[LISTED RECORDS]:

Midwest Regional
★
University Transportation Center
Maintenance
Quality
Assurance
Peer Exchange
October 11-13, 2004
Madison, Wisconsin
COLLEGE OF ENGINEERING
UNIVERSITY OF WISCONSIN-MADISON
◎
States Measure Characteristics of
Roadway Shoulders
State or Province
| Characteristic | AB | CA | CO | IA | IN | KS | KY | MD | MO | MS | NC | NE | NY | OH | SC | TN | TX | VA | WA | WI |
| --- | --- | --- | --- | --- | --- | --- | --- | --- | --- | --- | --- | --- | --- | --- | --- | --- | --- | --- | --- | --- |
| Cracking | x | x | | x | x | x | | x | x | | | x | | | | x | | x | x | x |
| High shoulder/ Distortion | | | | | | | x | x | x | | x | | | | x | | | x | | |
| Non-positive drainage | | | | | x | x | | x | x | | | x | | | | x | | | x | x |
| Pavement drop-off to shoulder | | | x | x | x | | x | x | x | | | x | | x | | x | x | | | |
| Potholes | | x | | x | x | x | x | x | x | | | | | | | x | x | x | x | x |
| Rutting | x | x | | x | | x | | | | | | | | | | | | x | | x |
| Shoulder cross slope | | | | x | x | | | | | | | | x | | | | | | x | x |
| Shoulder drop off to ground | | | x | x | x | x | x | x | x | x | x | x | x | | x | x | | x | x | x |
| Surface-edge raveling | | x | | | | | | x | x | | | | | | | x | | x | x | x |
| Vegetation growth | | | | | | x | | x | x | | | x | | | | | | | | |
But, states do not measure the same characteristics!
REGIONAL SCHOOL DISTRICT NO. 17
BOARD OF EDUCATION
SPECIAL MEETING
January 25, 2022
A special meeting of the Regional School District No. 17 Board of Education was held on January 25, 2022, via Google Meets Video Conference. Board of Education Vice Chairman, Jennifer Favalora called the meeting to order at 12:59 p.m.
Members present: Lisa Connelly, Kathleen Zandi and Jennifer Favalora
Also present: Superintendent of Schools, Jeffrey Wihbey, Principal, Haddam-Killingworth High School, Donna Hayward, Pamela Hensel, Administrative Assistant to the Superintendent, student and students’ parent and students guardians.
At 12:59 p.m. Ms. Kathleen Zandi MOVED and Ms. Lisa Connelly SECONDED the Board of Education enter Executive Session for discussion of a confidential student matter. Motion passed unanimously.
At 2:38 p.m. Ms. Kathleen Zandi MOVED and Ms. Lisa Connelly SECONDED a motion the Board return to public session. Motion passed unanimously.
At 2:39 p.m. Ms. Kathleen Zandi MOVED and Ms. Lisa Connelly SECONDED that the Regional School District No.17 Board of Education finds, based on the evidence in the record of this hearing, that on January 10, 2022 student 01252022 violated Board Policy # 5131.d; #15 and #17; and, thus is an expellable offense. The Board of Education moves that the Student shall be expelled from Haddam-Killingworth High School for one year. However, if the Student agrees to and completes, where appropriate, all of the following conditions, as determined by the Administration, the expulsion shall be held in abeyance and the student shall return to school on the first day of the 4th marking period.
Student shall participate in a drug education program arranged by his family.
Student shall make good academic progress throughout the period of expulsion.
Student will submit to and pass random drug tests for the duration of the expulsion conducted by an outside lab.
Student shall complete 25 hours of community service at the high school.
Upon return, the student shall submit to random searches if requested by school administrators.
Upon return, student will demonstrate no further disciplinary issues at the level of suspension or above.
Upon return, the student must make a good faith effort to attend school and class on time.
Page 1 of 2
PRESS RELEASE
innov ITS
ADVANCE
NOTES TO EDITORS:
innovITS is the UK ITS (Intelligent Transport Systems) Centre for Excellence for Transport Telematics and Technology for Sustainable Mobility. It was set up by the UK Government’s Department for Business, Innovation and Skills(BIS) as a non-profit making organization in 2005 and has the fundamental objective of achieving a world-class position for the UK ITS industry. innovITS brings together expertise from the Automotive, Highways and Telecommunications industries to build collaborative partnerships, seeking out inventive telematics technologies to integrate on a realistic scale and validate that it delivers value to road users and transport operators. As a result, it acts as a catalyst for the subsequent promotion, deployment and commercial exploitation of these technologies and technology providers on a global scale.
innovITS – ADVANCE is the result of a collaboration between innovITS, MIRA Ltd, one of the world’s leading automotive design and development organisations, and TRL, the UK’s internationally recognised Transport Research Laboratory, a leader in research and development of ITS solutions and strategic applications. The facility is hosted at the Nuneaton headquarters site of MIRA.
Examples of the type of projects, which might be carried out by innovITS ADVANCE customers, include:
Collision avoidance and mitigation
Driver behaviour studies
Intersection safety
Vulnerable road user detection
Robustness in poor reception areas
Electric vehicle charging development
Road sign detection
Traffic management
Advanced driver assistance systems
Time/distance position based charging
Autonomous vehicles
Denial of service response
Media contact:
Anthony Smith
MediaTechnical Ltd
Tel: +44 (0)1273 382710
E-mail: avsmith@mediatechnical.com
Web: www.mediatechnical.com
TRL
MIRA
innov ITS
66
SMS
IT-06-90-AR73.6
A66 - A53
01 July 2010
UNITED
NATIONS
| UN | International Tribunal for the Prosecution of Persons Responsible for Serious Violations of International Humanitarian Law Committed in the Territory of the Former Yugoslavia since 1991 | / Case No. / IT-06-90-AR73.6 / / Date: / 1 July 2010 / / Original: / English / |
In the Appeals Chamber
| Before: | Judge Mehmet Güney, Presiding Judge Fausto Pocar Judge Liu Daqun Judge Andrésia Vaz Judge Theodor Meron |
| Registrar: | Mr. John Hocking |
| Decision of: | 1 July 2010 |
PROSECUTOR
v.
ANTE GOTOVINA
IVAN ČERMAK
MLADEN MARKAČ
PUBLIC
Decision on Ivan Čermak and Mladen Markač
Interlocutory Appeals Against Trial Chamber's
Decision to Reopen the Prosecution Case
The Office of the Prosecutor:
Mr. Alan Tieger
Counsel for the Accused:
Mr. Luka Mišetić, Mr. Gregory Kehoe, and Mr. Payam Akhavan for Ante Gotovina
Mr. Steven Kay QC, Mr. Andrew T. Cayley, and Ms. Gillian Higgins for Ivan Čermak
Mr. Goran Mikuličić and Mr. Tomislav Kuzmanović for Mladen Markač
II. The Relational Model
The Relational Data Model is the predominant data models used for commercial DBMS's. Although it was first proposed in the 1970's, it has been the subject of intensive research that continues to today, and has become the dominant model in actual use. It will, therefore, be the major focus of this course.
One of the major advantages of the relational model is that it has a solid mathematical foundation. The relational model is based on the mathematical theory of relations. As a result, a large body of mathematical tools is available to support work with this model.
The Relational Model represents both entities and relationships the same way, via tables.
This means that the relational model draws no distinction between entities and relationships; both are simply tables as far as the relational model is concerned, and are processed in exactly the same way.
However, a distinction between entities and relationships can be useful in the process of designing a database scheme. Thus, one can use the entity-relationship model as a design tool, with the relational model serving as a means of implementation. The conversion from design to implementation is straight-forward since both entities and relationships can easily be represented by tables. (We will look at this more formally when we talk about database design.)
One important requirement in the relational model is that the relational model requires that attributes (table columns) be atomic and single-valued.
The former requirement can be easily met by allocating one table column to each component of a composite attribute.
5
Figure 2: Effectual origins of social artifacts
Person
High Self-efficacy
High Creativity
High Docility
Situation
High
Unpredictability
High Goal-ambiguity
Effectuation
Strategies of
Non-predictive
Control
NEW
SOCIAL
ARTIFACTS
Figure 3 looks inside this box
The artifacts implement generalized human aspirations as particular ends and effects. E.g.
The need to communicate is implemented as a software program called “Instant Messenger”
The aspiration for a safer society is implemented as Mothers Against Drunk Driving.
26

[INSTRUCTIONS TO FOLLOW]:
Could you write out, exactly as they stand, only the lines above that begin at the line with "01 July 2010" and stop after the line with "In the Appeals Chamber"?

[TASK SOLUTION]:
01 July 2010
UNITED
NATIONS
| UN | International Tribunal for the Prosecution of Persons Responsible for Serious Violations of International Humanitarian Law Committed in the Territory of the Former Yugoslavia since 1991 | / Case No. / IT-06-90-AR73.6 / / Date: / 1 July 2010 / / Original: / English / |
In the Appeals Chamber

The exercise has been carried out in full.